Miguel Angel Pichetto, ya calentando motores para su anodina campaña electoral, fue como siempre más brutal y directo en febrero del año pasado. Cuando se enteró de que el ahora vaciado Instituto Nacional de Asuntos Indígenas le había entregado tierras a comunidades mapuche de Mendoza, se puso en historiador. «El mapuche no es un pueblo originario de la Patagonia argentina, es un pueblo originario de la Patagonia chilena. Nunca estuvo en la Argentina, es un pueblo invasor. Los originarios eran los tehuelches, los pehuelches, los huarpes». Esta maravilla de afirmar que Chile y Argentina existían antes de existir es típica de la derecha extremista, tal vez educada con manuales que hablan de la «megafauna prehistórica argentina», como si nuestra República tuviera millones de años de antiguedad.
Pero Pichetto, que en esa misma campaña amagó contra los inmigrantes, según él unos delincuentes por vocación, luego va al centro de la cuestión, que es la tierra. El ahora aliado de Milei tira sin dar fuentes que «hay en disputa casi doce millones de hectáreas» ricas en litio y otros tesoros. «Creo que hay un proyecto en marcha de la creación de un Estado Autónomo Mapuche, con injerencia de viejos montoneros. Hay una visión insurreccional en toda esa zona patagónica vinculada a las principales riquezas del país, con lo que tiene que ver con el petróleo y la minería».

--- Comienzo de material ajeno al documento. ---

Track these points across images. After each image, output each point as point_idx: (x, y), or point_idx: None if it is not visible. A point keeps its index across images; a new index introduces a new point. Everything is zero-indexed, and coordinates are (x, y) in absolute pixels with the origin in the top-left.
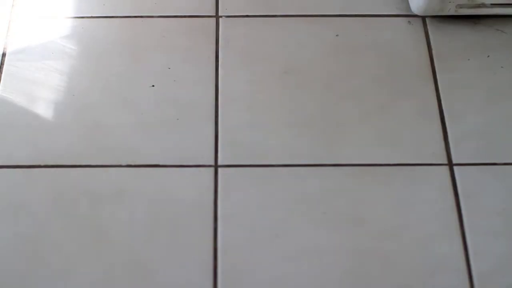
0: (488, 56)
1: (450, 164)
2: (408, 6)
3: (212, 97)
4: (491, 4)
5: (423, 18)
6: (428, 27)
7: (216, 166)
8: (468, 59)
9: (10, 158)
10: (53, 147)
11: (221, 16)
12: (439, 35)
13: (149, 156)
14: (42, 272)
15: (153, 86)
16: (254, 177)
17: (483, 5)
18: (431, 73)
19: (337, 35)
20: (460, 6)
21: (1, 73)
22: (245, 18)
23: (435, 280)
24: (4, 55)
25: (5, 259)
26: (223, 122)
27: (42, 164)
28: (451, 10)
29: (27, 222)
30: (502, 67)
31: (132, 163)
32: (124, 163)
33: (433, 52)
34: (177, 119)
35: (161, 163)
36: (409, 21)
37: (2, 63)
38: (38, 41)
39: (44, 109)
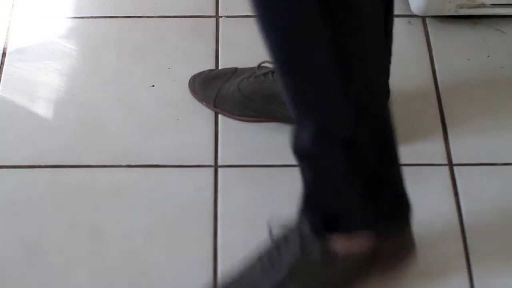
0: (488, 56)
1: (450, 164)
2: (408, 6)
3: None
4: (491, 4)
5: (423, 18)
6: (428, 27)
7: (216, 166)
8: (468, 59)
9: (10, 158)
10: (53, 147)
11: (221, 16)
12: (439, 35)
13: (149, 156)
14: (42, 272)
15: (153, 86)
16: (254, 177)
17: (483, 5)
18: (431, 73)
19: None
20: (460, 6)
21: (1, 73)
22: (245, 18)
23: (435, 280)
24: (4, 55)
25: (5, 259)
26: (223, 122)
27: (42, 164)
28: (451, 10)
29: (27, 222)
30: (502, 67)
31: (132, 163)
32: (124, 163)
33: (433, 52)
34: (177, 119)
35: (161, 163)
36: (409, 21)
37: (2, 63)
38: (38, 41)
39: (44, 109)
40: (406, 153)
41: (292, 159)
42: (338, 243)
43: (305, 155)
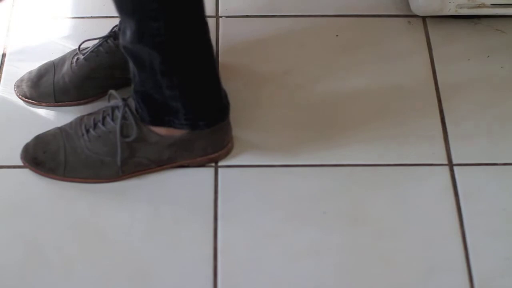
0: (488, 56)
1: (450, 164)
2: (408, 6)
3: None
4: (491, 4)
5: (423, 18)
6: (428, 27)
7: (216, 166)
8: (468, 59)
9: (10, 158)
10: None
11: (221, 16)
12: (439, 35)
13: None
14: (42, 272)
15: None
16: (254, 177)
17: (483, 5)
18: (431, 73)
19: (337, 35)
20: (460, 6)
21: (1, 73)
22: (245, 18)
23: (435, 280)
24: (4, 55)
25: (6, 259)
26: None
27: None
28: (451, 10)
29: (27, 222)
30: (502, 67)
31: None
32: None
33: (433, 52)
34: None
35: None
36: (409, 21)
37: (2, 63)
38: (38, 41)
39: (44, 109)
40: (406, 153)
41: (292, 159)
42: (158, 130)
43: (128, 51)
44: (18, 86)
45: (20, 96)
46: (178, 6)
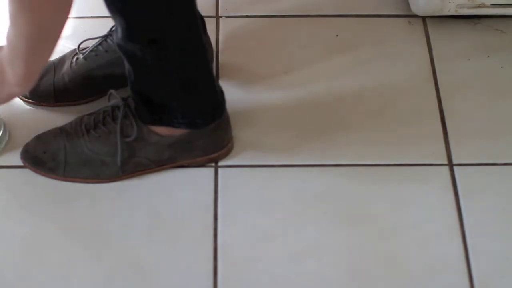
0: (488, 56)
1: (450, 164)
2: (408, 6)
3: None
4: (491, 4)
5: (423, 18)
6: (428, 27)
7: (216, 166)
8: (468, 59)
9: (10, 158)
10: None
11: (221, 16)
12: (439, 35)
13: None
14: (42, 272)
15: None
16: (254, 177)
17: (483, 5)
18: (431, 73)
19: (337, 35)
20: (460, 6)
21: None
22: (245, 18)
23: (435, 280)
24: None
25: (5, 258)
26: None
27: None
28: (451, 10)
29: (27, 222)
30: (502, 67)
31: None
32: None
33: (433, 52)
34: None
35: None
36: (409, 21)
37: None
38: None
39: (44, 109)
40: (406, 153)
41: (292, 159)
42: (158, 130)
43: (121, 48)
44: None
45: (20, 96)
46: (167, 1)
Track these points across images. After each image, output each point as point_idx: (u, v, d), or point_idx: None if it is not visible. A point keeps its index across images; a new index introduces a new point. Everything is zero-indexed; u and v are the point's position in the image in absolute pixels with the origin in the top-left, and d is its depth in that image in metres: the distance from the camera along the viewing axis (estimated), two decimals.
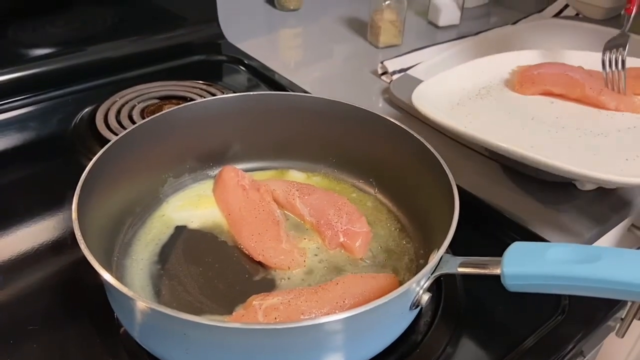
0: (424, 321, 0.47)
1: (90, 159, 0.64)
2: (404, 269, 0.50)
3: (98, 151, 0.64)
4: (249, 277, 0.49)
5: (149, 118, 0.53)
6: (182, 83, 0.77)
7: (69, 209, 0.58)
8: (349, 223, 0.53)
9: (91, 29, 0.80)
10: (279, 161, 0.62)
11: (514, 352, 0.45)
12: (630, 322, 0.90)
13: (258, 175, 0.60)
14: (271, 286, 0.48)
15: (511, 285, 0.37)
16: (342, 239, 0.52)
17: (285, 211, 0.56)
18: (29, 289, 0.50)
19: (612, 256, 0.34)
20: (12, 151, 0.67)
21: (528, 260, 0.37)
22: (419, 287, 0.40)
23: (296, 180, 0.60)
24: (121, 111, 0.70)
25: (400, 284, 0.39)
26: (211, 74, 0.84)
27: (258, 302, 0.43)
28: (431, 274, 0.41)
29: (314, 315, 0.42)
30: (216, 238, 0.53)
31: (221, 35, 0.90)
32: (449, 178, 0.47)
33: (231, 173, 0.57)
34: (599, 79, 0.68)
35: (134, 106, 0.71)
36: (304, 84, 0.82)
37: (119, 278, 0.46)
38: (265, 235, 0.51)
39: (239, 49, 0.90)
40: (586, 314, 0.48)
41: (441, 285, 0.49)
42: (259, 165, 0.62)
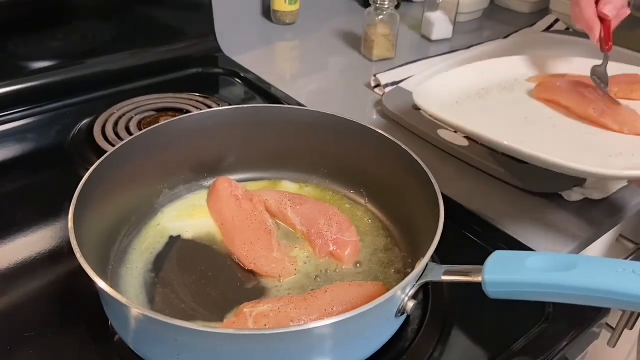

En junio de este año, el vocero presidencial y ahora ministro Manuel Adorni patinó para el mismo win reaccionando ante un hecho muy menor. En El Bolsón hubo una ocupación pacífica de unos terrenos donde se iba a construir viviendas sociales, que la policía levantó sin violencia. Adorni aprovechó para explicar que «en la nueva era» que vivimos, la propiedad privada es sagrada, que la Administración de Parques Nacionales se presentó como querellante «en todas y cada una de las causas de usurpaciones de tierras» y que «se terminó con la propagación de banderas y simbolismos pseudo mapuches, se revisaron todos los acuerdos que hizo la gestión anterior con falsas comunidades mapuche para cederles áreas protegidas, en un claro ataque a la soberanía nacional».

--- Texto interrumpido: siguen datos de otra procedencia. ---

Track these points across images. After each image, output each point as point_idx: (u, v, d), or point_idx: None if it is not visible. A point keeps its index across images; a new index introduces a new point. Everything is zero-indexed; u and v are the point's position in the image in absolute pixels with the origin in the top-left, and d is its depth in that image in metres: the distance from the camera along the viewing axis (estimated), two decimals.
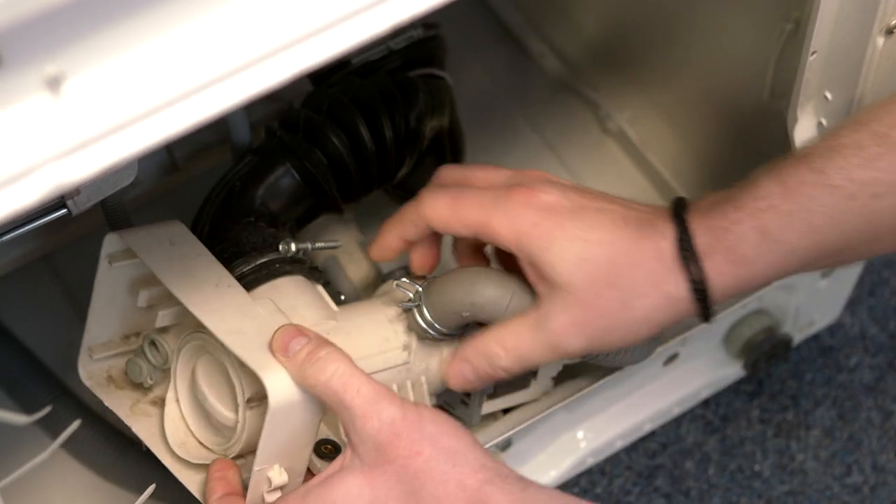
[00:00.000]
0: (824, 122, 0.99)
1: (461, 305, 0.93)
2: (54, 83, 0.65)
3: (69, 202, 0.91)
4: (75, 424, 0.95)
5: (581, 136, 1.26)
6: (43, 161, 0.65)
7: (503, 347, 0.91)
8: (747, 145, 1.16)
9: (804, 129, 1.00)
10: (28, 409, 1.02)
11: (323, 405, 0.88)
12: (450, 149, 1.11)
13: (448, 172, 0.97)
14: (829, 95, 0.98)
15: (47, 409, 0.84)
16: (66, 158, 0.65)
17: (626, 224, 0.89)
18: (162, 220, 0.94)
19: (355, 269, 1.12)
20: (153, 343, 0.95)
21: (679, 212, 0.89)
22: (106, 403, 0.95)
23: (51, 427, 0.97)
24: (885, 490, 1.15)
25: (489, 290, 0.92)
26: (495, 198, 0.91)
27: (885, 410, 1.19)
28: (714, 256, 0.87)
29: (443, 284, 0.94)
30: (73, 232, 1.10)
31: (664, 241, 0.88)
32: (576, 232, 0.88)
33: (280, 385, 0.86)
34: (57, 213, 0.91)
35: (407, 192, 1.09)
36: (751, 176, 0.89)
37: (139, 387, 0.96)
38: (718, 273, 0.87)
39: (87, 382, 0.95)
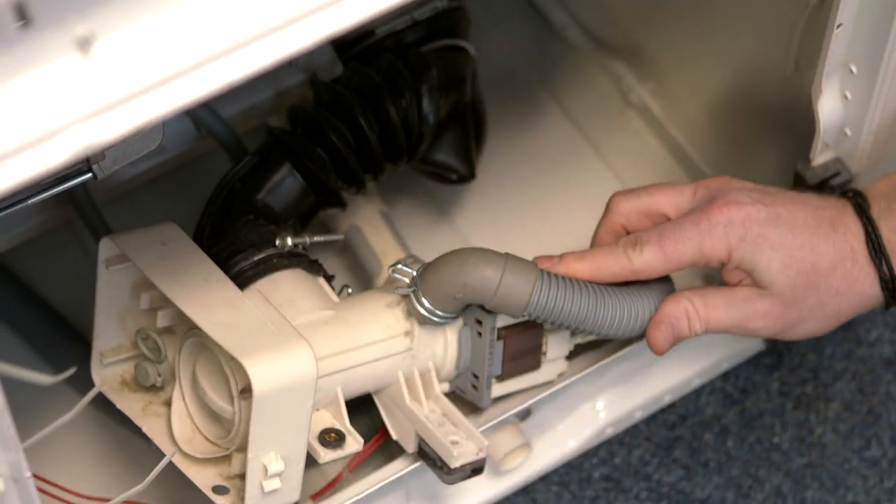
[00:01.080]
0: (849, 95, 0.99)
1: (453, 287, 0.93)
2: (84, 44, 0.65)
3: (94, 166, 0.91)
4: (95, 390, 0.95)
5: (603, 109, 1.26)
6: (72, 121, 0.65)
7: (697, 312, 0.95)
8: (771, 119, 1.16)
9: (828, 103, 1.00)
10: (58, 369, 1.03)
11: (313, 391, 0.88)
12: (472, 120, 1.12)
13: (626, 204, 0.99)
14: (854, 69, 0.98)
15: (72, 370, 0.84)
16: (94, 119, 0.66)
17: (819, 225, 0.94)
18: (184, 193, 0.94)
19: (378, 240, 1.12)
20: (147, 338, 0.96)
21: (864, 209, 0.94)
22: (118, 406, 0.96)
23: (80, 387, 0.97)
24: None
25: (479, 270, 0.92)
26: (696, 225, 0.94)
27: None
28: None
29: (435, 267, 0.94)
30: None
31: (855, 241, 0.94)
32: (779, 240, 0.94)
33: (264, 372, 0.86)
34: (82, 178, 0.92)
35: (430, 166, 1.10)
36: None
37: (152, 389, 0.97)
38: None
39: (101, 388, 0.96)
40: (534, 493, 1.14)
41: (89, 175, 0.92)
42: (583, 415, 1.13)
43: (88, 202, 1.02)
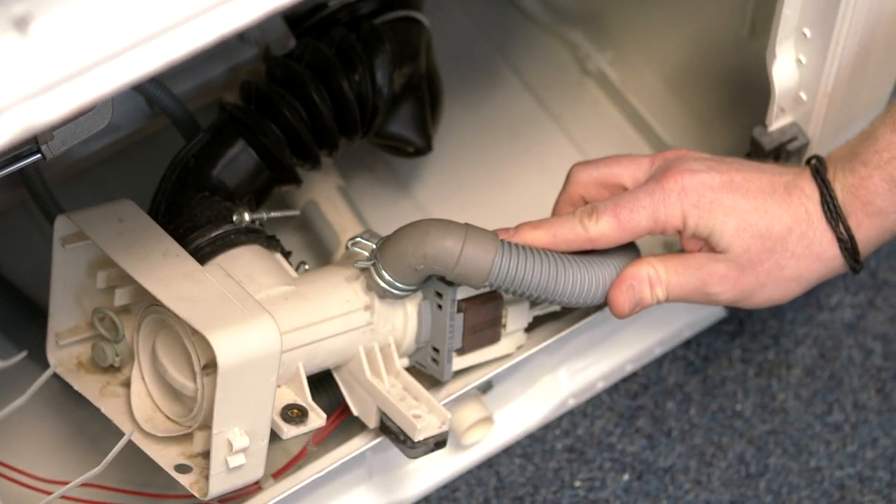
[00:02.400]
0: (803, 59, 0.99)
1: (414, 259, 0.93)
2: (22, 23, 0.64)
3: (43, 147, 0.90)
4: (49, 372, 0.95)
5: (561, 78, 1.26)
6: (12, 102, 0.65)
7: (658, 276, 0.96)
8: (728, 85, 1.16)
9: (783, 67, 1.00)
10: (23, 348, 1.02)
11: (278, 364, 0.88)
12: (427, 92, 1.11)
13: (584, 174, 0.99)
14: (807, 32, 0.97)
15: (22, 355, 0.83)
16: (35, 99, 0.65)
17: (774, 190, 0.95)
18: (140, 170, 0.93)
19: (335, 214, 1.11)
20: (104, 317, 0.95)
21: (821, 172, 0.95)
22: (75, 388, 0.95)
23: (41, 367, 0.97)
24: (865, 428, 1.15)
25: (440, 241, 0.92)
26: (651, 194, 0.95)
27: (865, 349, 1.19)
28: (855, 212, 0.94)
29: (395, 240, 0.94)
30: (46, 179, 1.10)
31: (810, 203, 0.94)
32: (732, 204, 0.94)
33: (228, 345, 0.86)
34: (32, 158, 0.91)
35: (387, 139, 1.09)
36: (869, 128, 0.94)
37: (109, 370, 0.96)
38: (860, 227, 0.94)
39: (58, 369, 0.96)
40: (497, 465, 1.14)
41: (38, 156, 0.91)
42: (545, 386, 1.13)
43: (40, 182, 1.01)
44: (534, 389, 1.13)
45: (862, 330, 1.19)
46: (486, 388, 1.09)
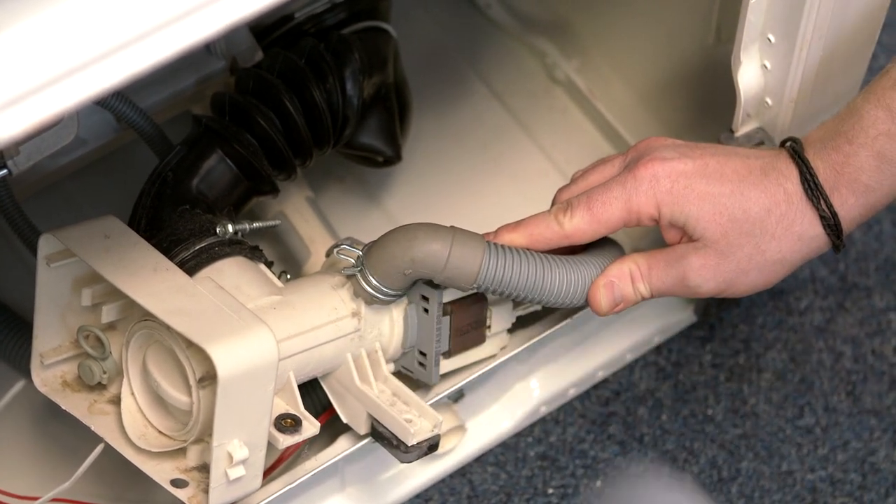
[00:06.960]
0: (768, 64, 0.99)
1: (402, 263, 0.93)
2: None
3: (9, 162, 0.90)
4: (18, 385, 0.94)
5: (529, 86, 1.26)
6: None
7: (640, 272, 0.95)
8: (695, 92, 1.16)
9: (748, 73, 1.00)
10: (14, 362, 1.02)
11: (275, 373, 0.87)
12: (396, 102, 1.11)
13: (566, 195, 0.98)
14: (771, 38, 0.98)
15: None
16: None
17: (749, 173, 0.93)
18: (110, 182, 0.93)
19: (305, 227, 1.11)
20: (88, 336, 0.94)
21: (798, 152, 0.93)
22: (63, 407, 0.95)
23: (26, 372, 0.96)
24: (836, 431, 1.16)
25: (428, 244, 0.92)
26: (623, 184, 0.94)
27: (835, 352, 1.19)
28: (839, 190, 0.92)
29: (382, 245, 0.94)
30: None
31: (789, 183, 0.93)
32: (706, 190, 0.93)
33: (228, 357, 0.85)
34: None
35: (356, 149, 1.09)
36: (850, 106, 0.93)
37: (96, 387, 0.96)
38: (844, 205, 0.92)
39: (42, 389, 0.95)
40: (470, 474, 1.14)
41: (4, 171, 0.90)
42: (516, 394, 1.13)
43: (8, 197, 1.00)
44: (505, 397, 1.13)
45: (832, 333, 1.20)
46: (457, 396, 1.09)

Ya que estaba, Adorni bajó línea explicando por qué le habían sacado el nombre original al lago Roca: «Acigami es un nombre aborigen que significa bolsa alargada. Vaya a saber Dios que tenía que ver. Se volvió a llamar Lago Roca como era hasta el 2008 en honor, por supuesto, al prócer Julio Argentino Roca, expresidente de la república y artífice de la consolidación del estado nación quien con su visión y liderazgo terminó por delimitar la extensión en nuestro territorio».
Y terminó con una maravilla: «Bajo la administración del presidente Milei, la patria no se vende».
Los ejemplos son interminables, pero uno preocupa en particular. En junio de 2022 la revista Tiempo Militar publicó un largo fragmento de un libro de Jorge Mones Ruiz, el carapintada seineldinista. El libro fue publicado por la editorial Santiago Apóstol, favorita de los falangistas católicos y sus asociados, como la revista Cabildo. El fragmento es un detallado mapa de la «penetración araucana» en el siglo 16 y 17. Es, claro, una «invasión» de Chile a Argentina… con el ligero problema existencial de que ni uno ni otro existían todavía como países y que la Patagonia, a ambos lados de la cordillera, era territorio libre de las Primeras Naciones.
Pero nada de esto importa, porque lo que importa es crear enemigos.